──────── TEXT SHOWN

The starting salary for a full-time instructor is $46,609, with the top of scale $112,238 for an experienced full professor.

Mash said the union offered $50 million in concessions.

"There was a limit to where we were willing to go," Mash said.

The latest breakdown culminates nearly two years of bargaining that failed to produce a new agreement for the 5,500-member faculty union, and came despite Gov. Wolf's urging both sides Tuesday night to stay at the table and reach a compromise.

"Avoiding a strike is paramount because a work stoppage will be devastating for the state system," Wolf said in a statement. "Most seriously, a strike could drive a loss of students, which would further exacerbate an already precarious financial situation for the state system."

The latest statements came after five consecutive days of bargaining at a secret location in Harrisburg, most of them under a news blackout that both the system and the union honored until Tuesday evening.

Officials also said they would strive to keep extracurriculars going, including sports. The system's coaches are in a separate bargaining unit and have not set a strike date, but athletic trainers and other key personnel are part of the faculty union, so it would remain to be determined whether games could be held.

If a strike occurs, pressure to reach an agreement will likely increase on Wolf, a member of the system's board of governors, and several state legislators who also serve on the system's governing board. Among those legislators are State Sen. Ryan P. Aument (R., Lancaster); State Rep. Matthew E. Baker (R., Tioga); State Rep. Michael K. Hanna (D., Clinton); and Sen. Judy Schwank (D., Berks).

Marshall said the system withdrew more than two dozen proposals that the faculty union disputed, but health care and salaries remained the major sticking points.

Ed Lordan, a spokesman for West Chester's faculty union, said Tuesday evening that faculty plan to picket at 10 locations on the perimeter of campus, with the largest group in front of Philips Hall at High Street and University Avenue.

────────────────

[WHAT TO WORK ON]
• a. According to the faculty strike article, how many members does the faculty union have?
• b. Translate this sentence from the faculty strike article into Spanish: "Mash said the union offered $50 million in concessions."
The listing comes from a different source than the faculty strike article.

──────── DATASET EXTRACT

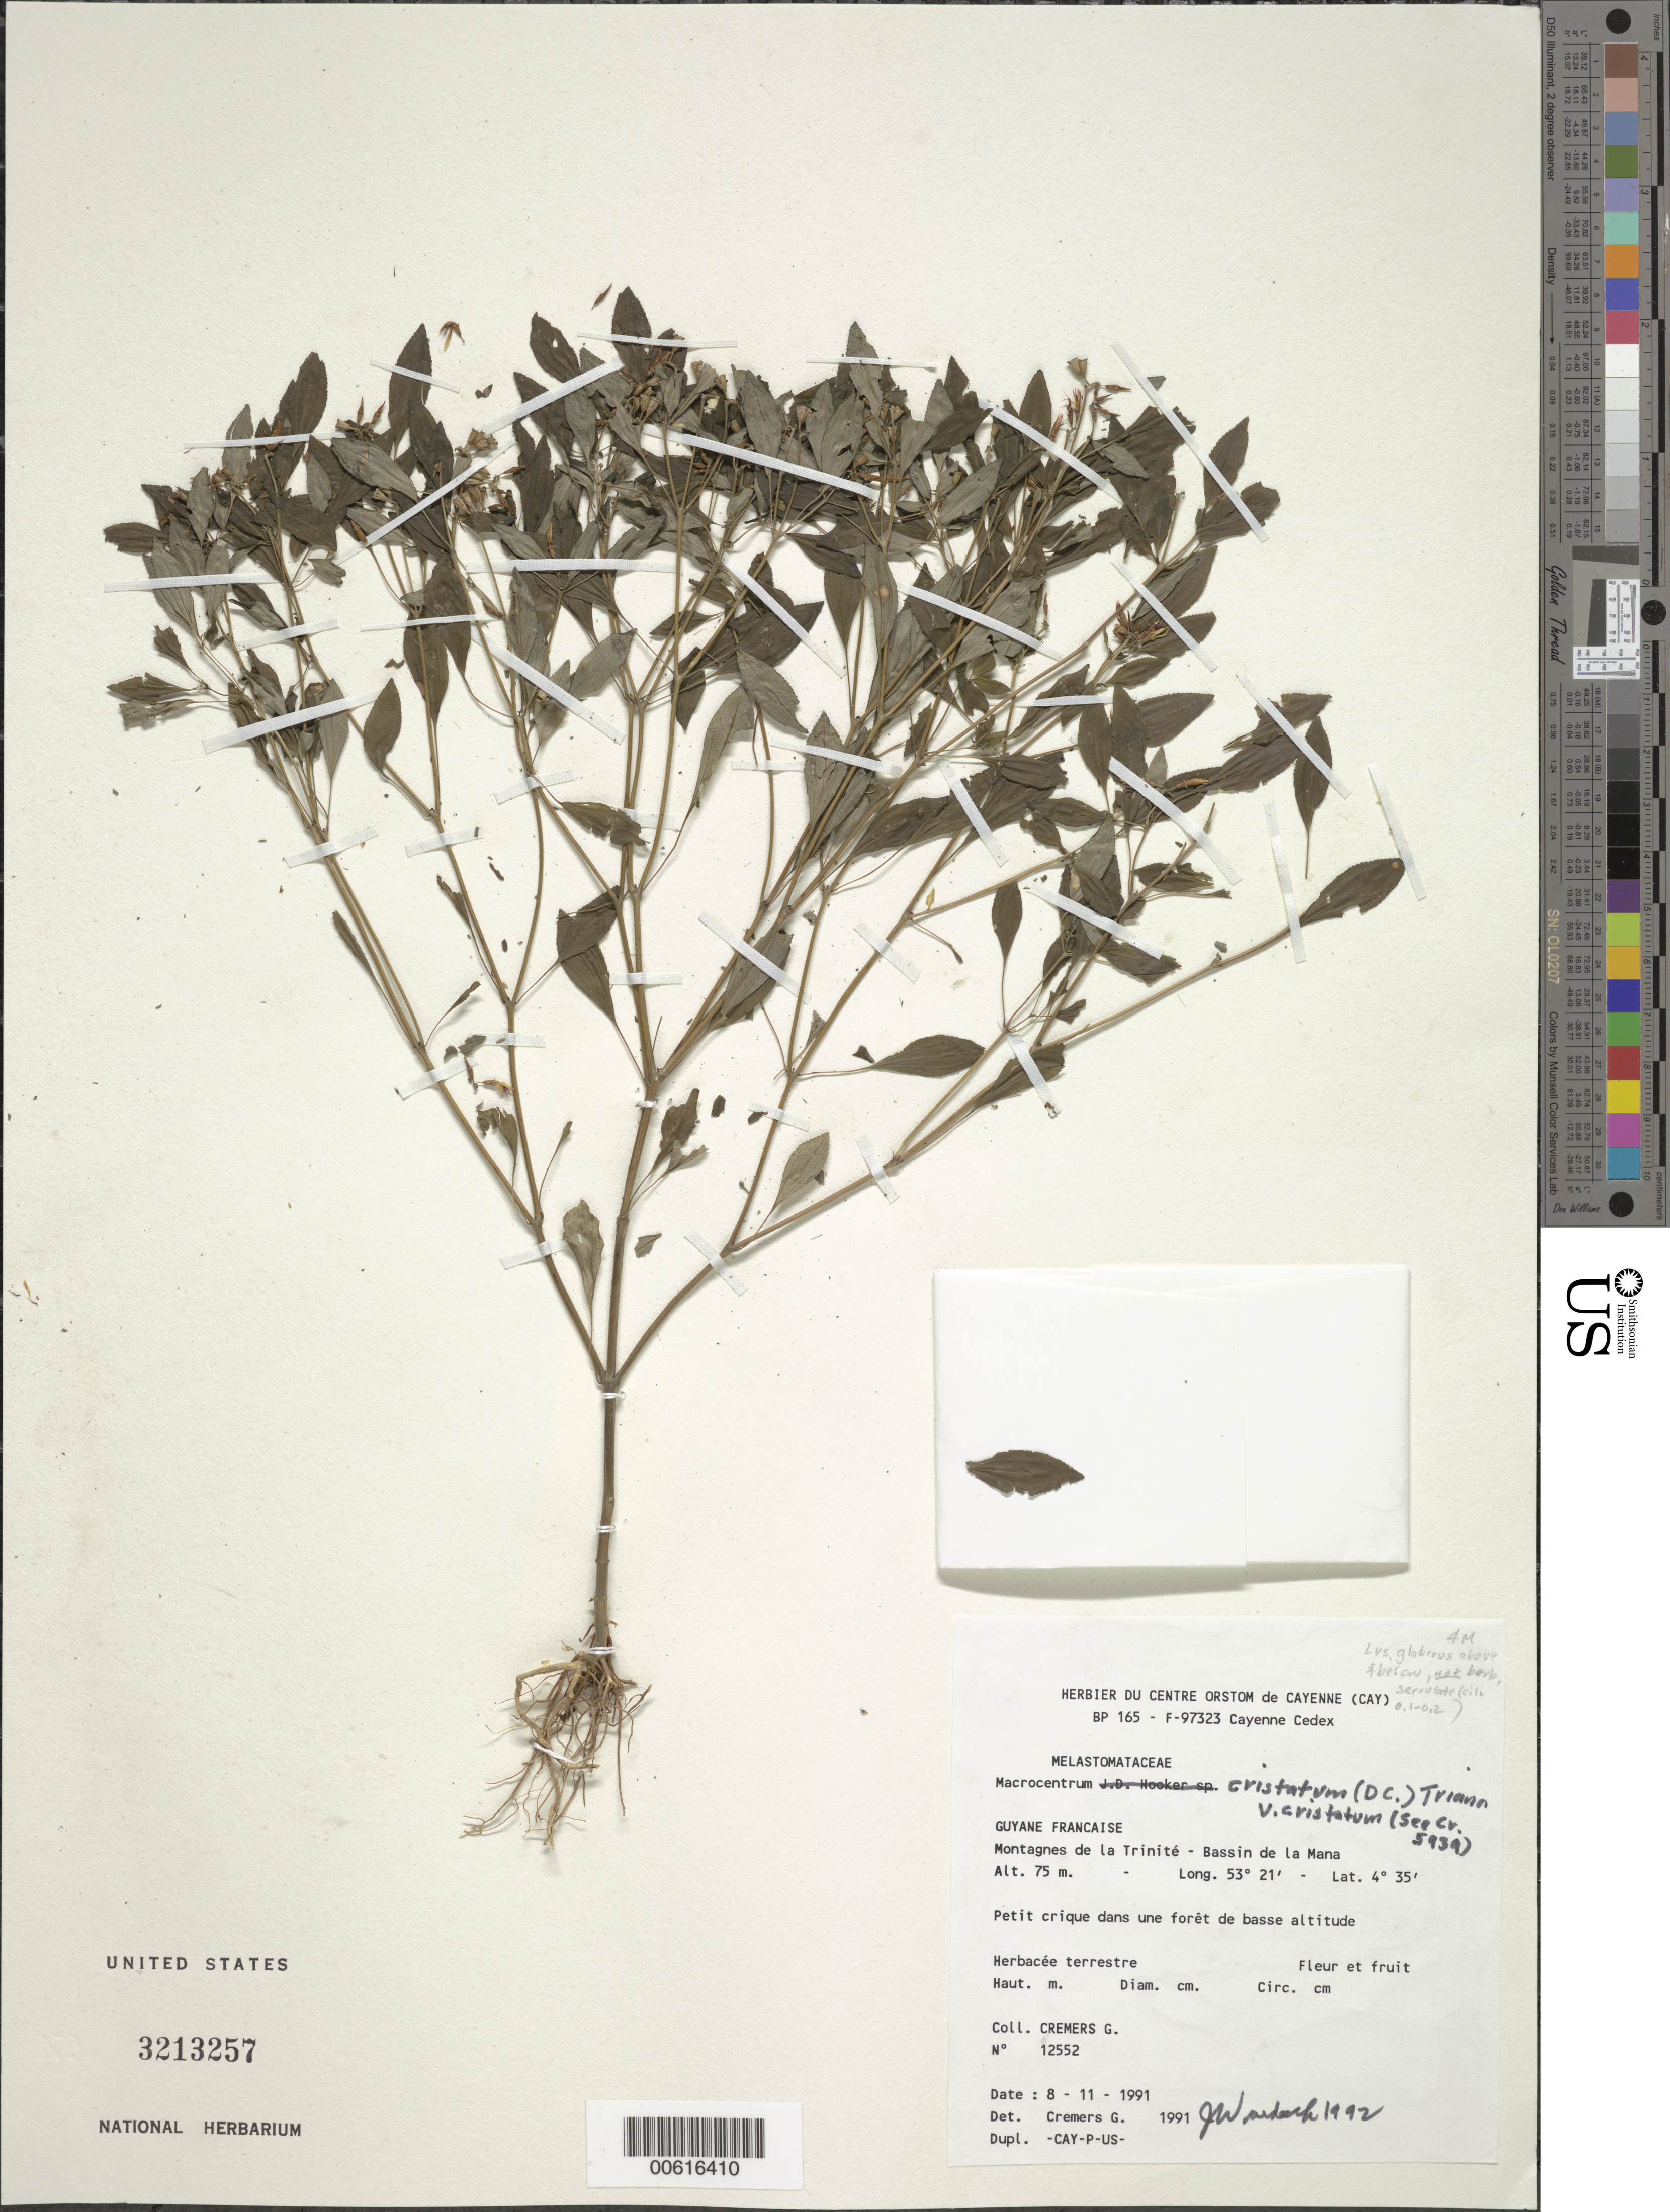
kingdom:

────────────────

[SOLVED PROBLEMS]
• a. 5,500 members.

• b. Mash dijo que el sindicato ofreció 50 millones de dólares en concesiones.